KR: I think in the US, there is often a representation of writing “about” Vietnam as a distant place, written from the perspective of looking at or remembering the country. These efforts are always placed within the context of America, whether from displaced refugee families or, still disproportionately so, from white war veterans. War and the generations of trauma that it causes is not something that can or should be forgotten, and I do think more literature is needed to continue the remembrance and reframing of this history. But there still isn’t much published in translation from the Vietnamese language by Vietnamese writers living inside Vietnam. I would love to see more contemporary translations that reflect what writers in Vietnam are doing today, in a way that does not perpetuate exotic or easy understandings, that are not filtered through ideological lenses of capitalism or communism. I would love to see more of such works in translation, not to “reward” writers with “recognition” on an “international stage,” but because translation offers more layers of knowing and playing with the limits of a language. Translation is about entering into dialogue, so I would love to see how some of the more experimental and challenging voices in Vietnamese poetry today can come into new lives through translation.

Kaitlin Rees is between Hanoi and New York City. With Nhã Thuyên she found AJAR, a small bilingual journal and press that has hosted two intimate-international poetry A-festivals. Her translations of Nhã Thuyên’s poetry recently live in Moon Fevers (Tilted Axis, 2019) as well as the full-length collection, words breathe, creatures of elsewhere (Vagabond Press, 2016). She is currently translating Nhã Thuyên’s self-described ‘nonsense,’ a book of poeticized prose that embraces small subjectivities and relationalities, and works at the Asian American Writers’ Workshop to edit the Transpacific Literary Project, a series of notebooks focused on translations from East and Southeast Asia.
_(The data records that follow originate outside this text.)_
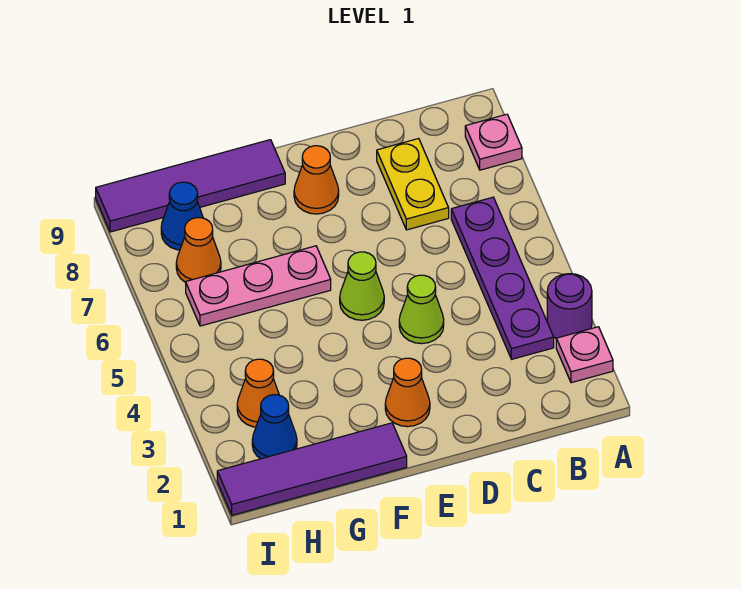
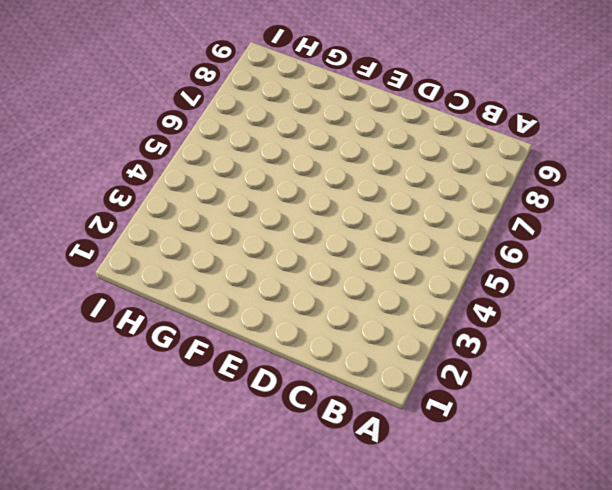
none -> pink 1x1 plate [556,327,613,383]
none -> purple 1x1 round brick [547,274,592,339]
none -> pink 1x1 plate [465,114,522,170]

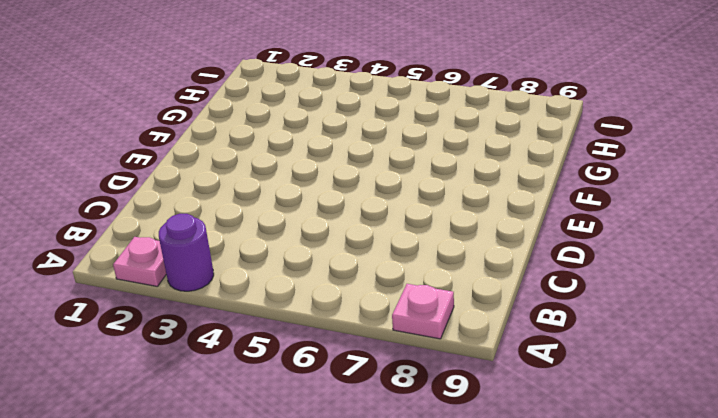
none -> purple 1x4 plate [451,197,554,359]
none -> yellow 1x2 plate [377,139,449,230]
none -> lime 1x1 cone [399,275,444,344]

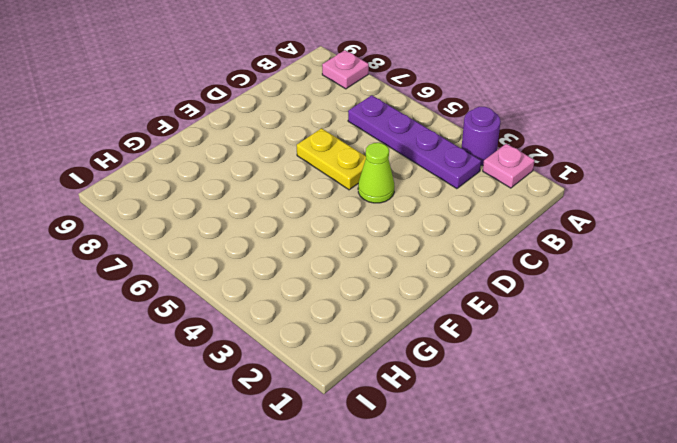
yellow 1x2 plate [297,128,366,190] -> yellow 1x2 plate moved to [377,139,449,230]
none -> orange 1x1 cone [385,358,430,427]
none -> lime 1x1 cone [340,252,384,320]
none -> orange 1x1 cone [294,146,339,214]

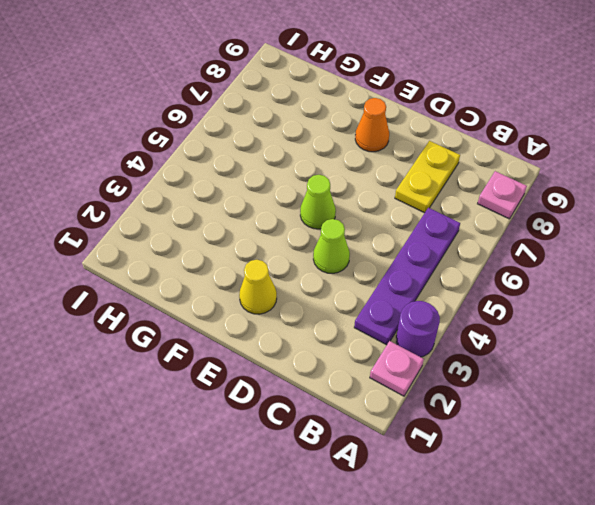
yellow 1x1 cone [239,260,277,314] -> orange 1x1 cone [385,358,430,427]
none -> purple 1x4 tile [217,423,407,515]
none -> pink 1x3 plate [186,246,331,326]
none -> purple 1x4 tile [96,140,285,232]

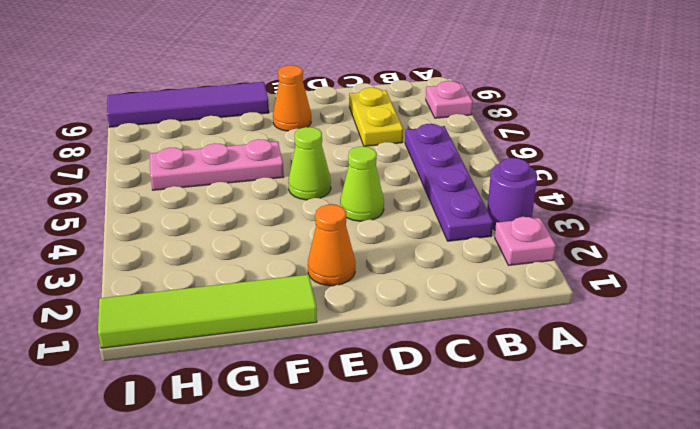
lime 1x4 tile [98,275,317,348] -> purple 1x4 tile [217,423,407,515]
none -> blue 1x1 cone [252,395,297,459]
none -> orange 1x1 cone [237,359,279,427]
none -> orange 1x1 cone [176,218,221,282]

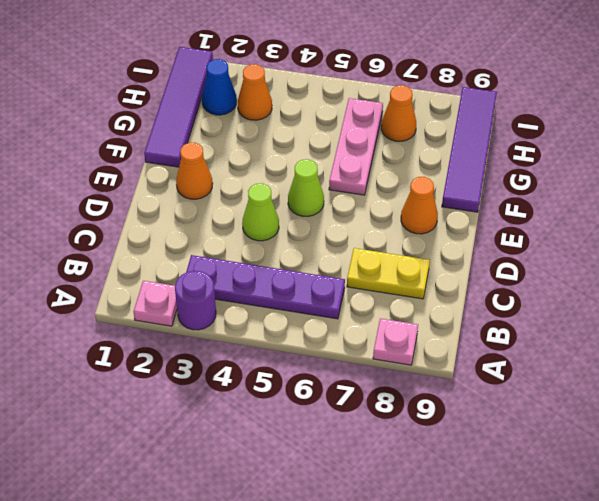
none -> blue 1x1 cone [161,182,203,250]

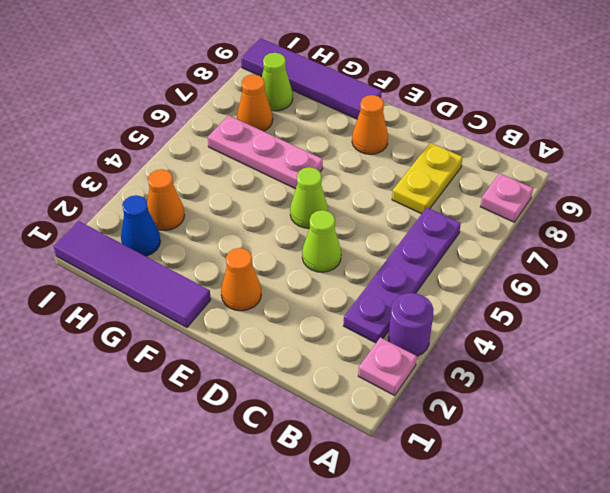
lime 1x1 cone [262,53,293,111] -> blue 1x1 cone [161,182,203,250]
Suhasini Patni is an English and creative writing graduate from Ashoka University. In 2019 she graduated summa cum laude from the Ashoka Scholar’s Programme and since then she’s worked as a teaching fellow and visiting faculty in Nirma University. Her writing has been short-listed for the Toto Funds the Arts Creative Writing in English award 2021. She’s a freelance writer at scroll.in, and her work has appeared in The Tishman Review, A Quiet Courage, and a few other micro-fiction journals.